It may be appropriate to mention that the Mumbai Tribunal in Deepak Fertilizer and Petrochemicals Corporation [304 ITR (AT) 167], the Cochin Tribunal in Escapade Resorts P. Ltd. (13 SOT 300) and the Bangalore Tribunal in IBM India Ltd. [290 ITR (AT) 183] have in the context of S. 115JA taken a view in favour of the assessee following the principle laid down by the Supreme Court in Kwality Biscuits Ltd.

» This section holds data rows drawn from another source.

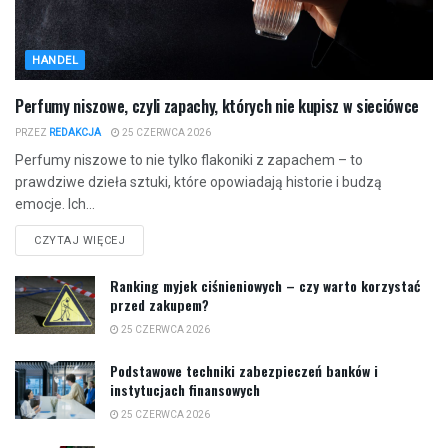
HANDEL
Perfumy niszowe, czyli zapachy, których nie kupisz w sieciówce
PRZEZ
REDAKCJA
25 CZERWCA 2026
Perfumy niszowe to nie tylko flakoniki z zapachem – to
prawdziwe dzieła sztuki, które opowiadają historie i budzą
emocje. Ich...
CZYTAJ WIĘCEJ
Ranking myjek ciśnieniowych – czy warto korzystać
przed zakupem?
25 CZERWCA 2026
Podstawowe techniki zabezpieczeń banków i
instytucjach finansowych
25 CZERWCA 2026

Ahmedabad Special Bench in Ashima  Syntex Ltd. :

However, attention is invited to the Ahmedabad Special Bench decision in the case of Ashima Syntex Ltd. 310 ITR (AT) 1. The Special Bench has held that the aforesaid decision in the case of Kwality Biscuits Ltd. was not rendered in the context of the provisions of S. 115JA of the Act. The Special Bench has analysed various decisions in detail. It has stated that for the purpose of payment of advance tax, all the assesses including companies, are required to make an estimate of their current income. Even before the introduction of the provisions of S. 115J of the Act, companies had been estimating their total income after providing deductions admissible under the Act. In fact, all the assesses who maintain books of account have to undertake this exercise for the purpose of payment of advance tax. If a profit and loss account can be drawn up on estimate basis for the purpose of the Income-tax Act, it is not understood as to why a similar profit and loss account on estimate basis under the Companies Act cannot be drawn up. If the explanation of the companies that the profits u/s.115JA of the Act can only be determined after the close of the year were to be accepted, then no assessee who maintains regular books of account would be liable to pay advance tax as in those cases also, income can only be determined after the close of the books of account at the end of the year. The provisions of S. 207 to S. 209 of the Act do not exclude the income determined u/s.115JA of the Act from the purview of current income on which advance tax is payable. Similarly, there is no scope for considering the hardship of the assessee as the levy is automatic and does not require any opportunity to be given to the assessee. S. 4 of the Act envisages charge to tax the income at any rate or rates which may be prescribed by the Finance Act every year and S. 207 deals with liability for payment of advance tax and S. 209 deals with its computation based on the rates in force for the financial year, as are contained in the relevant Finance Act.

Accordingly the Special Bench has held that all other provisions of the Act including provisions relating to payment of advance tax are applicable even when income is computed u/s.115JA of the Act.

Conclusion:

It may be concluded that subsequent to incorporation in the Finance Act of the requirement for payment of advance tax by companies falling u/s.115JB, there can be no doubt in the matter. Considering the difference in the language of S. 115J and S. 115JA/ S. 115JB,provisions of the Finance Act and the view taken by Ahmedabad Special Bench and the Karnataka High Court, MAT companies would be liable to pay advance tax u/s.115JB. If they don’t do so they may land up paying heavy interest u/ s.234B and u/s.234C which is not tax deductible.